Assessing damage after a major cybersecurity breach is one of the most harrowing things a CIO or CISO can face. There is plenty of blame to go around but rarely enough people to accept it evenly. And when it comes to recouping money from cyber insurance claims, this blame game is further complicated by confusion.
A typical corporate cyber insurance discussion goes like this: The CEO or board chairman calls the CISO into the room and tells him that their insurers is going to pay out only 38 percent of a claim because "you didn't implement encryption on the affected applications."
The CISO says: "First, I didn't know we had cyber insurance. Second, the impacted apps are running our ATM machines and if we would have encrypted them you would have fired me because our customers wouldn't have been able to access them. I wish you would have talked to me before you implemented these policies."
A CISO unaware that his own company had acquired an insurance policy to hedge against the cyber attacks he was hired to prevent sounds more like a plot line for an episode of the HBO series "Silicon Valley” than an actual business case. But such disconnect happens frequently in the wake of breaches, according to Julian Waits Jr., CEO of PivotPoint Risk Analytics. "Insurance is purchased in silos," Waits Jr. says. "The two things that you think would go hand in hand as you deal with financial risk transfer hardly ever talk to each other."
Ignorance, confusion creates coverage gaps
As a result, companies are often uncertain about what is and is not covered by their policies and are often insuring the wrong things at a time when claims can be rejected for inadequate cyber security testing procedures and audits, outdated patches, inadequate cyber incident response plan and inadequate backup and recovery processes.
Meanwhile, insurers create aggregate risk models that are more like one-size fits all policies that don't necessarily fit well with enterprise customers' particular needs. These pose major challenges at a time when PwC says global cyber insurance market could grow to $5 billion in annual premiums by 2018 and at least $7.5 billion by 2020.
For better insight into cyber insurance, Waits Jr. commissioned research with input from IT and insurers. Cyber insurance research Advisen polled 195 insurers and brokers and SANS Institute surveyed 203 information security and IT professionals for “Bridging the Insurance/InfoSec Gap: The SANS 2016 Cyber Insurance Survey," a report written by SANS analyst Barbara Filkins.
Filkins identified four key gaps that organizations must close in order to effectively procure cyber insurance policies that suit their requirements:
- The Terminology Gap.
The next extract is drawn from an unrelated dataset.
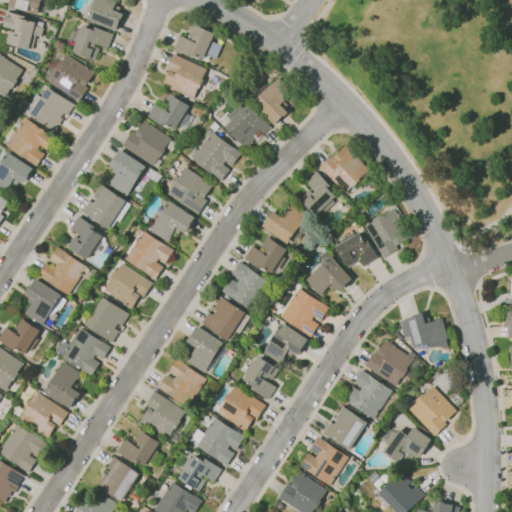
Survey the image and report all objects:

Infosec and insurance professionals acknowledge that they do not share a common definition of the fundamental concept of “risk.” InfoSec personnel think in terms of threats and vulnerabilities — and eliminating these by creating defenses, policies and programs. Insurance providers think in terms of reducing an organization’s risk of financial loss from a cyber incident.
- The Assessment Gap. Assessment frameworks establish standard practices, metrics and costs for minimal levels of cyber hygiene and are used to measure and benchmark defenses against other organizations and regulations. But insurers favor quantitative over qualitative models, with only 25 percent of infosec respondents employing a detailed quantitative model.
- The Communication Gap. These above gaps have fostered a communication divide between infosec and insurers, as well as between the infosec professional and the risk manager and within the insurance community between the underwriters and brokers.
- The Investment Gap. A lack of transparency in underwriting criteria has resulted in misaligned investments by buyers seeking cyber insurance. InfoSec personnel may invest in the wrong things, thinking it will make them insurable; or the insurance they purchase is not aligned with their realized losses and claims are denied. To further complicate matters, there may be policy provisions and exclusions that require legal counsel to interpret. For example, P.F. Chang's recovered $1.7 million from its insurer for post-breach expenses and defense of a class action suit following a 2014 breach. But the company did not recover $1.9 million it shelled out to a credit card processor for a PCI DSS assessment.
CISOs must be part of cyber insurance procurement
Shawn Wiora says SANS' gap findings are consistent with his experience evaluating and purchasing cyber insurance policies. As CIO and CISO of nursing care facilities provider Creative Solutions in Healthcare, Wiora found many policies lacking when matched up against his own security model, which is based on the cyber framework established by the National Institute of Standards and Technology. He says that there is a tool or assessment matrix to help CISOs correlate their security postures with the policies they elect to purchase. Another challenge is that so few cyber insurance claims have been processed and made publicly available, which keeps businesses in the dark.
While cyber insurance is an issue that everybody wants to understand, no one wants to talk about it because discussing cyber risks makes people uncomfortable, says Wiora, who took steps to educate his entire C-suite about cyber risks and insurance. "There is a lot of confusion and it's such a young industry," Wiora says. "The insurers don't get it."
So, what is a CISO/CIO to do? David K. Bradford, co-founder and chief strategy officer of Advisen, has an idea: “The CISO needs to be involved at a very early stage to map those exposures and to work with the risk manager to understand what those exposures are so that when the risk manager goes to the market he is able to explain it to the brokers who in turn are able to explain able to match it up with the insurers to select the correct coverage."